That’s $15 trillion — the size of the US debt — stacked up in $100 bills. How the hell did it get this way?
After all, American national debt didn’t hit $1 trillion until the 1980s. Before 1971 — the year that the debt began to grow and grow and grow — there wasn’t even a trillion dollars in circulation. And why 1971? That’s the year America decided that dollars would no longer be convertible into gold at a fixed rate, and would just float on the global market against other currencies. That was the year that the American government decided that the Federal Reserve — America’s private central bank — could print as much money as it wanted, whenever it wanted. As Ben Bernanke, the Fed Chairman, put it:
A helicopter drop of money.
Bernanke’s view is informed by his view of money.

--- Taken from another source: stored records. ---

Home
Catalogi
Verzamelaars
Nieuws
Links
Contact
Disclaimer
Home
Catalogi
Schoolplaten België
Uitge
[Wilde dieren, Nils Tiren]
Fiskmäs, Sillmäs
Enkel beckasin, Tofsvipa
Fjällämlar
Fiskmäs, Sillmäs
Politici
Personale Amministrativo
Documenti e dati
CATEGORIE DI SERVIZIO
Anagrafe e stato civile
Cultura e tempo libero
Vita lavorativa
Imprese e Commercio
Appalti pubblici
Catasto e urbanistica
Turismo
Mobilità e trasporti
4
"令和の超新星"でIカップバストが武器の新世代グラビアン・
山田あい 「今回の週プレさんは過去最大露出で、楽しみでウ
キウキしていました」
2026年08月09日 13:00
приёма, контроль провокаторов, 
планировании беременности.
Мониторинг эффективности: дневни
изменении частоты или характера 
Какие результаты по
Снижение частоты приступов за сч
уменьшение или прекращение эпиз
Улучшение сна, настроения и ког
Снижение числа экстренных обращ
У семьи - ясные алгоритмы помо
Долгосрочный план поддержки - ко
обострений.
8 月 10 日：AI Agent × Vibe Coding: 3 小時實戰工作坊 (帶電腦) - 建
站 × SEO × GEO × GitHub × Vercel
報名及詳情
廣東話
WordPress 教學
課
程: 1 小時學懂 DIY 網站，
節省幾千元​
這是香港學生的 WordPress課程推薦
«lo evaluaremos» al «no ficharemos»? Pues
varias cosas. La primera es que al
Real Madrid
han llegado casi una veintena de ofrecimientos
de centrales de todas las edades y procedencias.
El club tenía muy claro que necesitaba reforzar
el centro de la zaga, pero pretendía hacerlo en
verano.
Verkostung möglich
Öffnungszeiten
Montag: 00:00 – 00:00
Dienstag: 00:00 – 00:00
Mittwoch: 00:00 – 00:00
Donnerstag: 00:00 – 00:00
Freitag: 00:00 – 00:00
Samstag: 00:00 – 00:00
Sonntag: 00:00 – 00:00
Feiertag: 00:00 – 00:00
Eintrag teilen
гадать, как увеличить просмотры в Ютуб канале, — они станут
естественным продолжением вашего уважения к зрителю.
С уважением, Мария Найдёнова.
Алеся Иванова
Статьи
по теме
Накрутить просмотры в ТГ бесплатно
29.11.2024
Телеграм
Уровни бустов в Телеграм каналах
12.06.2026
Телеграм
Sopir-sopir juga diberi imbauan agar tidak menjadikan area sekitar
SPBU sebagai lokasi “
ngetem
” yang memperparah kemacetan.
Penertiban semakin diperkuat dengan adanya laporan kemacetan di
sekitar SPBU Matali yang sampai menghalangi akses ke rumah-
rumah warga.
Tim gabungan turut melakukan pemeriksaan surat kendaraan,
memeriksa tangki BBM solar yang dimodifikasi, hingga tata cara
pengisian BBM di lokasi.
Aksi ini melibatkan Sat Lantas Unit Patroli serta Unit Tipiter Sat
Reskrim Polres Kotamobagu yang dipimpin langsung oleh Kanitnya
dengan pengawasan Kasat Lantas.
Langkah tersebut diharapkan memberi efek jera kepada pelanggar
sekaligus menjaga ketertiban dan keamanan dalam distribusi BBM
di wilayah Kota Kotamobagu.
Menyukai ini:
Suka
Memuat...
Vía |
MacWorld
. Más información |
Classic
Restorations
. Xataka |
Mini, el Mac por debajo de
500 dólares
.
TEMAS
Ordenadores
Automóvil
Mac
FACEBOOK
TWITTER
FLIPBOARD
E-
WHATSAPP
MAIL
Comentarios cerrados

His career as an academic economist was defined by his theory that deflation fuelled and worsened the Great Depression. The collapse of banks, he believes, led to a severe drop in the supply of money, which led to a severe drop in economic activity as individuals and businesses assumed that more deflation would occur, raising the expected future value of the money they were holding, preventing them from spending it, and preventing further productivity from taking place. And this may well all be true.
But constantly inflating the money supply distorts everything, without necessarily doing the economy any good. It means that growth can happen without any real underlying productivity gains. It means that bad systems and bad companies can produce profits and can survive. And it leads to malinvestment — with a lot of cash floating around in the system, bubbles form as money floods into places it might otherwise not. And, as the influential British economist John Maynard Keynes put it:
By a continuing process of inflation, government can confiscate, secretly and unobserved, an important part of the wealth of their citizens.
The problem is that printing money allows governments and societies to carry on in the face of problems without ever really addressing the underlying causes — loss of productivity, bubbles, poor infrastructure, expensive wars and empires. And of course, those problems will rear their ugly head again, unless they are properly addressed.
Gold’s power, and genius is that it holds its value. When a currency is tied to it, it prevents the government from just printing more, and encourages them to address the underlying issues. It cannot easily be inflated away. It is true that societies obsessed with it may dig up too much, and waste productivity that might go towards industry or infrastructure. But by a quirk, gold is very often found alongside industrial metals like nickel or tin, and can be mined secondarily. Because gold holds its value, it is a great measure of whether an economy is really moving forward — in terms of productivity, industry and investment — or not. Falling or stable gold prices suggest progress. Rising gold prices suggest regress. Here is the Dow Jones Industrial Average priced in gold:
Gold flashed past $1800 an ounce today. But it has not gained any value: it is America and the West that has lost it. The real question is not how high gold will go, but how low America and the dollar will.